It’s rare to find a button that is almost universally hated, but the infamous touchpad on the Apple TV’s Siri Remote might be the exception. Even over half a decade after its introduction, it stands as one of the most reviled pieces of hardware around.
The failings of the Apple TV remote don’t just stem from a bad touchpad (and don’t get me wrong: it is bad) but from a larger misunderstanding on Apple’s part of what makes a good remote and the fundamental purpose of those devices.
The typical TV remote is big and ugly, but it’s also extremely easy to find and navigate thanks to differing patterns of buttons that make it clear what you’re touching even without checking. Generally speaking, no one has ever been too confused about how to find the giant rubber rocker that says “VOLUME” or what the huge, often glowing red power button does.
Apple’s remotes have always been far simpler and smaller, but its older models still had distinct buttons for key features like navigation and controlling playback. And crucially, you could tell them apart.
But the so-called Siri Remote broke from those designs when it was introduced alongside the fourth-generation Apple TV in 2015. The new Apple TV featured the biggest revamp of Apple’s set-top box ambitions to date, introducing its tvOS platform, an App Store, and the goal of becoming a one-stop shop for all your TV needs.
The remote was designed to complement those ambitions. Most notably, the directional pad was removed and replaced with a featureless touchpad that was meant to more closely emulate the touchscreens found on iPhones and iPads. After all, the Apple TV could run iOS-style apps now, so presumably it needed an iOS-style control scheme to match.
But in its pursuit of emulating the smartphone experience, Apple lost sight of the key elements of a good TV remote. The Siri Remote’s slimmed-down glass and aluminum design looked fantastic. In practice, though, the diminutive remote was even easier to lose than its already small predecessors, with a design that seems to be tailor-made for slipping between couch seats and underneath cushions.
The minimalist design stripped the remote down to just just a few buttons, but the virtually symmetrical layout made it nearly impossible to distinguish between those buttons in the dark (say, when watching a movie). Pick up the remote the wrong way, and instead of hitting the play / pause button to stop your show, you might hit the TV button — which boots you out of the show and takes you to Apple’s overstuffed TV app.
Add in software updates that have changed what those buttons actually do (the TV button used to work as a home button until Apple released the TV app in 2019), and it’s another indictment of the remote’s chase of form over function. Even Apple seems to be aware of this: when it refreshed the Siri remote for the fifth-generation Apple TV 4K, it added a white ring to the menu button to make it slightly easier to tell which side is up.

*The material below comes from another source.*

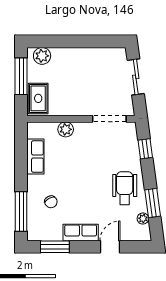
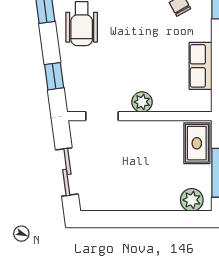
doorway: (109, 119) -> (102, 116), width x0.73
plant: (66, 129) -> (142, 102), moved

And then there’s the touchpad. With only its matte texture serving to distinguish it from the glossy grip of the remote, it suffers from the same orientation issues as the other buttons. Pick up the remote the wrong way, and you’ll either end up swiping on useless glass when you meant to move around the OS or flinging your way through a show when you meant to just grab the remote.
Even if you can orient it the right way, the overly sensitive and opaque nature of the touchpad makes it easy to overshoot whatever it was you were trying to do in the first place. In theory, the touchpad is a useful tool for playing games, swiping through pages of apps, and effortlessly panning through a Netflix show. In practice, it’s terrible at nearly all of those tasks.
The remote is such a problem that when Swiss TV and internet provider Salt started offering Apple TVs as set-top boxes, it worked with Apple to make a simpler, more traditional remote control to offer customers instead. One of the biggest changes is a swap from the touchpad to a regular, rubber D-pad. The touchpad promises limitless functionality, but it’s so hard to use that a less versatile input method is actually more useful. (The $20 Salt remotes routinely sell on eBay for nearly triple their value to disgruntled customers in other markets.)
But for all those issues, the Siri Remote’s failures all stem from a common cause: the smartphone-ification of the traditional TV remote. The svelte design and touchpad interface are things that helped skyrocket the original iPhone to its massive success. But for a TV remote — a device that needs to be easily found in a sea of throw pillows and function simply without requiring that you tear your eyes away from the latest episode of The Mandalorian — they’re precisely the wrong traits.
Apple made a remote control that’s an undeniably beautiful piece of hardware. Outside of the Siri Remote, how many TV remotes can claim to actually look good? But the touchpad’s minimalism and misplaced attempt at trying to turn the entire remote into something that it’s not makes it like other failed Apple buttons before it: a stark warning of the dangers of chasing form over function.